To Pete's chagrin, Lynn's infatuation is total, though she worries that Gray doesn't have a job. In truth, he's a royal on holiday with his father, the Duke of Loamshire (C. Aubrey Smith). The Depression looms in the background, so his apparent joblessness is hardly unusual. When he leaves town, presumably to see about a job, Lynn eagerly awaits his return, only to find an item in the paper indicating that he isn't just a blueblood—he's engaged. Pete takes his revenge by writing a series of articles claiming that the stenographer rebuffed the lord's advances. “Nobody's gonna hurt you while I'm around and get away with it!"
The stories create a sensation, and Pete suggests that Lynn, who has no singing or dancing ability, create a cabaret act out of her newfound infamy. It's the story's least likely development, though it provides the "No Girl" with paying work after she quits her steno job out of frustration with an increasingly judgmental boss. Against all odds, audiences flock to her amusingly amateurish shows, leading to a trip to England with Pete to confront Gray once and for all. The entire ordeal brings her closer than ever to her rock-solid, popcorn-sharing pal, who has never betrayed her—and never would. There's much here that isn't especially believable, so it's a boon to have three actors who elevate the scenario at every turn.

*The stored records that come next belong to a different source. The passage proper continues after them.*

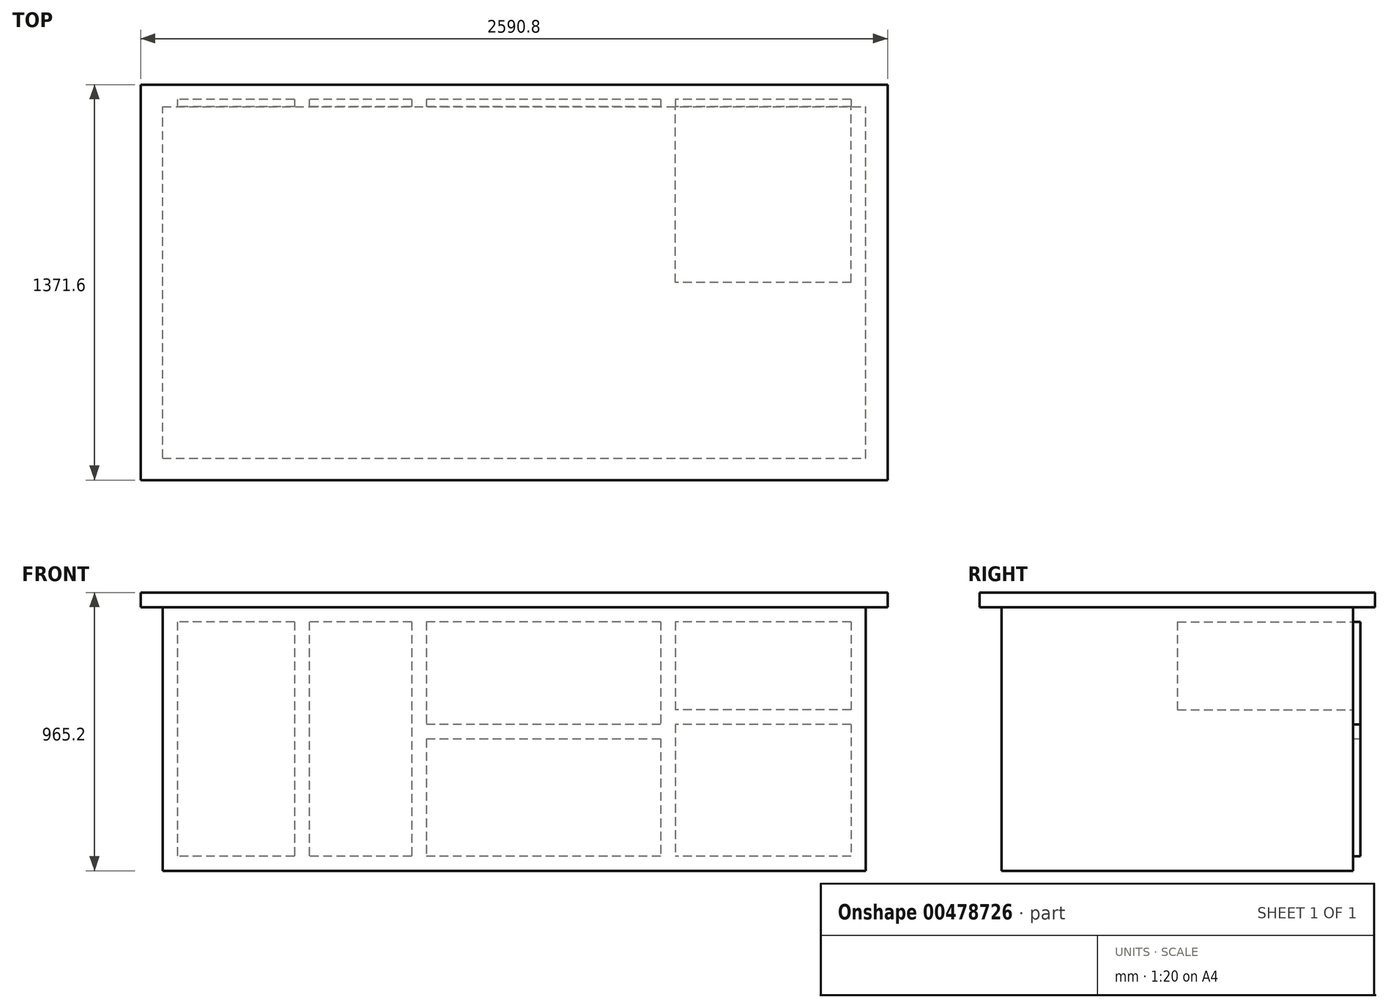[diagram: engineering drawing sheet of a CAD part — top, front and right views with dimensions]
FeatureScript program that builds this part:
annotation { "Feature Type Name" : "Feature", "Feature Type Description" : "" }
export const myFeature = defineFeature(function(context is Context, id is Id, definition is map)
    precondition{}
    {
        {
            var Q0;
            Q0=qCreatedBy(makeId("Top.planeOp"),FACE);
            var sketch = newSketch(context, id + "F0", { "sketchPlane" : qUnion([Q0])});
            skLineSegment(sketch, "E0.bottom", {"start": v(-1504.7, -597.54) * mm, "end": v(933.7, -597.54) * mm});
            skLineSegment(sketch, "E0.top", {"start": v(-1504.7, 621.66) * mm, "end": v(933.7, 621.66) * mm});
            skLineSegment(sketch, "E0.left", {"start": v(-1504.7, -597.54) * mm, "end": v(-1504.7, 621.66) * mm});
            skLineSegment(sketch, "E0.right", {"start": v(933.7, -597.54) * mm, "end": v(933.7, 621.66) * mm});
            skSolve(sketch);
        }
        {
            var Q0;
            Q0 = qSketchRegion(id + "F0", true);
            extrude(context, id + "F1", {"entities" : qUnion([Q0]), "depth" : 914.4 * mm, "offsetDistance" : 25.4 * mm});
        }
        {
            var Q0;
            Q0=makeQuery(id+"F1.opExtrude","CAP_FACE",FACE,{"disambiguationData":[OSD([sQuery(id+"F0.wireOp",EDGE,"E0.bottom"),sQuery(id+"F0.wireOp",EDGE,"E0.top"),sQuery(id+"F0.wireOp",EDGE,"E0.left"),sQuery(id+"F0.wireOp",EDGE,"E0.right")])],"isStart":false});
            var sketch = newSketch(context, id + "F2", { "sketchPlane" : qUnion([Q0])});
            skLineSegment(sketch, "E1.bottom", {"start": v(-1580.9, 697.86) * mm, "end": v(1009.9, 697.86) * mm});
            skLineSegment(sketch, "E1.top", {"start": v(-1580.9, -673.74) * mm, "end": v(1009.9, -673.74) * mm});
            skLineSegment(sketch, "E1.left", {"start": v(-1580.9, 697.86) * mm, "end": v(-1580.9, -673.74) * mm});
            skLineSegment(sketch, "E1.right", {"start": v(1009.9, 697.86) * mm, "end": v(1009.9, -673.74) * mm});
            skSolve(sketch);
        }
        {
            var Q0;
            Q0 = qSketchRegion(id + "F2", true);
            extrude(context, id + "F3", {"entities" : qUnion([Q0]), "operationType" : NewBodyOperationType.ADD, "depth" : 50.8 * mm, "offsetDistance" : 25.4 * mm});
        }
        {
            var Q0;
            Q0=makeQuery(id+"F1.opExtrude","SWEPT_FACE",FACE,{"disambiguationData":[OSD([sQuery(id+"F0.wireOp",EDGE,"E0.top")])]});
            var sketch = newSketch(context, id + "F4", { "sketchPlane" : qUnion([Q0])});
            skLineSegment(sketch, "E2.bottom", {"start": v(-882.9, 863.6) * mm, "end": v(-273.3, 863.6) * mm});
            skLineSegment(sketch, "E2.top", {"start": v(-882.9, 558.8) * mm, "end": v(-273.3, 558.8) * mm});
            skLineSegment(sketch, "E2.left", {"start": v(-882.9, 863.6) * mm, "end": v(-882.9, 558.8) * mm});
            skLineSegment(sketch, "E2.right", {"start": v(-273.3, 863.6) * mm, "end": v(-273.3, 558.8) * mm});
            skSolve(sketch);
        }
        {
            var Q0;
            Q0 = qSketchRegion(id + "F4", true);
            extrude(context, id + "F5", {"entities" : qUnion([Q0]), "operationType" : NewBodyOperationType.REMOVE, "oppositeDirection" : true, "depth" : 609.6 * mm, "offsetDistance" : 25.4 * mm});
        }
        {
            var Q0;
            Q0=makeQuery(id+"F1.opExtrude","SWEPT_FACE",FACE,{"disambiguationData":[OSD([sQuery(id+"F0.wireOp",EDGE,"E0.top")])]});
            var sketch = newSketch(context, id + "F6", { "sketchPlane" : qUnion([Q0])});
            skLineSegment(sketch, "E3.bottom", {"start": v(-882.9, 508) * mm, "end": v(-273.3, 508) * mm});
            skLineSegment(sketch, "E3.top", {"start": v(-882.9, 50.8) * mm, "end": v(-273.3, 50.8) * mm});
            skLineSegment(sketch, "E3.left", {"start": v(-882.9, 508) * mm, "end": v(-882.9, 50.8) * mm});
            skLineSegment(sketch, "E3.right", {"start": v(-273.3, 508) * mm, "end": v(-273.3, 50.8) * mm});
            skLineSegment(sketch, "E4.bottom", {"start": v(-222.5, 863.6) * mm, "end": v(590.3, 863.6) * mm});
            skLineSegment(sketch, "E4.top", {"start": v(-222.5, 508) * mm, "end": v(590.3, 508) * mm});
            skLineSegment(sketch, "E4.left", {"start": v(-222.5, 863.6) * mm, "end": v(-222.5, 508) * mm});
            skLineSegment(sketch, "E4.right", {"start": v(590.3, 863.6) * mm, "end": v(590.3, 508) * mm});
            skLineSegment(sketch, "E5.bottom", {"start": v(-222.5, 457.2) * mm, "end": v(590.3, 457.2) * mm});
            skLineSegment(sketch, "E5.top", {"start": v(-222.5, 50.8) * mm, "end": v(590.3, 50.8) * mm});
            skLineSegment(sketch, "E5.left", {"start": v(-222.5, 457.2) * mm, "end": v(-222.5, 50.8) * mm});
            skLineSegment(sketch, "E5.right", {"start": v(590.3, 457.2) * mm, "end": v(590.3, 50.8) * mm});
            skLineSegment(sketch, "E6.bottom", {"start": v(641.1, 863.6) * mm, "end": v(996.7, 863.6) * mm});
            skLineSegment(sketch, "E6.top", {"start": v(641.1, 50.8) * mm, "end": v(996.7, 50.8) * mm});
            skLineSegment(sketch, "E6.left", {"start": v(641.1, 863.6) * mm, "end": v(641.1, 50.8) * mm});
            skLineSegment(sketch, "E6.right", {"start": v(996.7, 863.6) * mm, "end": v(996.7, 50.8) * mm});
            skLineSegment(sketch, "E7.bottom", {"start": v(1047.5, 863.6) * mm, "end": v(1453.9, 863.6) * mm});
            skLineSegment(sketch, "E7.top", {"start": v(1047.5, 50.8) * mm, "end": v(1453.9, 50.8) * mm});
            skLineSegment(sketch, "E7.left", {"start": v(1047.5, 863.6) * mm, "end": v(1047.5, 50.8) * mm});
            skLineSegment(sketch, "E7.right", {"start": v(1453.9, 863.6) * mm, "end": v(1453.9, 50.8) * mm});
            skSolve(sketch);
        }
        {
            var Q0;
            Q0 = qSketchRegion(id + "F6", true);
            extrude(context, id + "F7", {"entities" : qUnion([Q0]), "operationType" : NewBodyOperationType.ADD, "depth" : 25.4 * mm, "offsetDistance" : 25.4 * mm});
        }
    });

As film historian Kat Ellinger notes in her commentary track, future Oscar-winner Milland (The Lost Weekend) brings a welcome edge that contrasts with his real-life friend MacMurray's ease. The success of The Gilded Lily would make stars out of both men and convince Paramount to reteam Ruggles, Colbert, and MacMurray in the Binyon-scribed The Bride Comes Home, a less surprising, though more fulfilling rom-com in which Robert Young plays a variation on Milland's moneyed third wheel. Recommended.